IN WITNESS WHEREOF, the parties hereto have caused this Agreement to be duly executed as of the date first above written.
 

HINES GLOBAL REIT II, INC.
 
 
 
By:
 
 
 
Name:
 
 
Title:

INDEPENDENT DIRECTOR
 
 
 
 
 
[Name]
 





APPENDIX A

Change in Control ” means and includes any of the following events:

( a) any transaction or series of transactions pursuant to which the Company sells, transfers, leases, exchanges or disposes of substantially all ( i.e., at least eighty-five percent (85%)) of its assets for cash or property, or for a combination of cash and property, or for other consideration; or

(b) any transaction pursuant to which Persons who are not current stockholders of the Company acquire by merger, consolidation, reorganization, division or other business combination or transaction, or by a purchase of an interest in the Company, an interest in the Company so that after such transaction, the stockholders of the Company immediately prior to such transaction no longer have a controlling ( i.e. , 50% or more) voting interest in the Company.
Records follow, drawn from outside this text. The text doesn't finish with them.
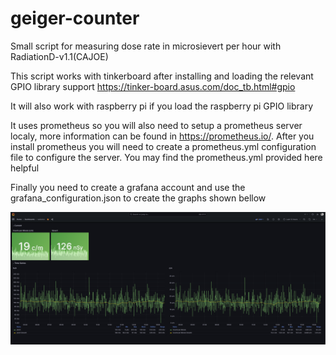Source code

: # geiger-counter
Small script for measuring dose rate in microsievert per hour with RadiationD-v1.1(CAJOE)

This script works with tinkerboard after installing and loading the relevant GPIO library support https://tinker-board.asus.com/doc_tb.html#gpio

It will also work with raspberry pi if you load the raspberry pi GPIO library

It uses prometheus so you will also need to setup a prometheus server localy, more information can be found in https://prometheus.io/. After you install prometheus you will need to create a prometheus.yml configuration file to configure the server. You may find the prometheus.yml provided here helpful

Finally you need to create a grafana account and use the grafana_configuration.json to create the graphs shown bellow

![Alt text](https://github.com/sedzinfo/geiger-counter/blob/main/grafana.png)
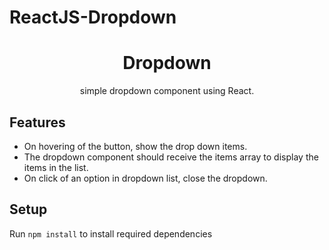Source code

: # ReactJS-Dropdown

 <h1 align="center">Dropdown</h1> 
<p align="center">
 simple dropdown component using React.
</p>

## Features

- On hovering of the button, show the drop down items.
- The dropdown component should receive the items array to display the items in the list.
- On click of an option in dropdown list, close the dropdown.

## Setup

Run `npm install` to install required dependencies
Continuous Service ” means the absence of any interruption or termination of service as a director. Continuous Service shall not be considered interrupted in the case of (i) sick leave approved by the Board or (ii) any other leave of absence as approved by the Board or the chief executive officer of the Company. However, notwithstanding anything in the foregoing to the contrary, the Board shall have complete and absolute discretion to determine whether a director is in the Continuous Service of the Company at any time.


Disability ” means the Director is unable to satisfactorily perform his duties and responsibilities as a member of the Board of Directors of the Company by reason of any medically determinable physical or mental impairment that can be expected to result in death or to last for a period of not less than 12 months.